The memory of an employee who slammed the post office door in his face two minutes before closing time rouses Stephen's fury: "Hired dog! Shoot him to bloody bits with a bang shotgun, bits man spattered walls all brass buttons. Bits all khrrrrklak in place clack back. Not hurt? O, that's all right. Shake hands. See what I meant, see? O, that's all right. Shake a shake. O, that's all only all right." Just as the alliterated sounds of the second sentence imitate a "bang shotgun," the onomatopoeia and alliteration of the third sentence ("khrrrrklak," "clack back") seem to evoke the metallic clanking and whirring of a movie projector. The "bits" of the man's body "all" move "back" into "place" in reverse slow motion.
This cinematic special effect has become very familiar, but in the early 1900s it would have been as strikingly new as the medium itself. The Lumière brothers patented their cinematograph and shot the first true motion-picture film (one viewable by many people at once, as opposed to the peep-show machines called kinetoscopes or mutoscopes) in 1895. In 1896 Louis Lumière filmed Demolition of a Wall, which used reverse-motion footage for the first time. The brothers publically screened many of their earliest short films in Paris, before taking them to other major cities around the world.

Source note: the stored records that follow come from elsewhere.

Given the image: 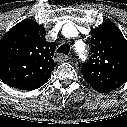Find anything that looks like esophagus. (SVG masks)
<instances>
[{
  "mask_svg": "<svg viewBox=\"0 0 127 127\" xmlns=\"http://www.w3.org/2000/svg\"><path fill=\"white\" fill-rule=\"evenodd\" d=\"M56 59L58 62H65L69 59V57L66 55L59 54L57 55Z\"/></svg>",
  "mask_w": 127,
  "mask_h": 127,
  "instance_id": "1",
  "label": "esophagus"
}]
</instances>
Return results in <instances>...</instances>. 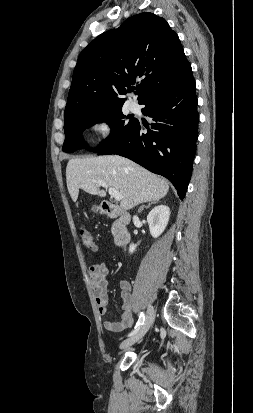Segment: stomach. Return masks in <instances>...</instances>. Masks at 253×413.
<instances>
[{
  "instance_id": "0dacf381",
  "label": "stomach",
  "mask_w": 253,
  "mask_h": 413,
  "mask_svg": "<svg viewBox=\"0 0 253 413\" xmlns=\"http://www.w3.org/2000/svg\"><path fill=\"white\" fill-rule=\"evenodd\" d=\"M100 208L99 207H93L92 210L98 211Z\"/></svg>"
}]
</instances>
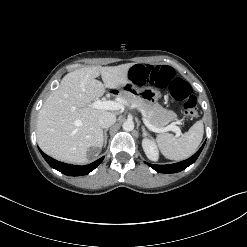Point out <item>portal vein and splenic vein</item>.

In December 1909 Joyce returned from Trieste to launch Dublin's first full-time cinema, on Mary Street. His involvement in the Volta Cinematograph lasted for less than a year, but it demonstrates his fascination with the new technology of moviemaking (as well as his capacity for entrepreneurship).
In "Joyce, Benjamin, and the Futurity of Fiction," an essay in the collection Joyce, Benjamin, and Magical Urbanism (Rodopi, 2011), edited by Maurizia Boscagli and Enda Duffy, Heyward Ehrlich writes, "Joyce was careful to avoid anachronisms in representing photography and cinema in Ulysses, which takes place five years before his attempt to open the Volta as a permanent cinema house in 1909. Traveling cinematographic companies had performed in Dublin before 1904, but Joyce limits Bloom's knowledge to the pre-cinematic mutoscope. By contrast, Stephen—and presumably Joyce as well—has seen a movie in Paris, and one of his poignant memories of his stay there is represented as a cinematic hallucination in Proteus" (207).
Joyce seems to have had a keen awareness of the new visual media's capacity for (Stephen's word in A Portrait) "kinetic" representations of the human body, both sexual and violent. Ulysses associates both the photograph and the mutoscope with prurient sexual voyeurism. Stephen's imagination of how cinema could show bodies blown to bloody bits (and then reconstituted) seems almost prophetic in light of the movies of the last fifty years.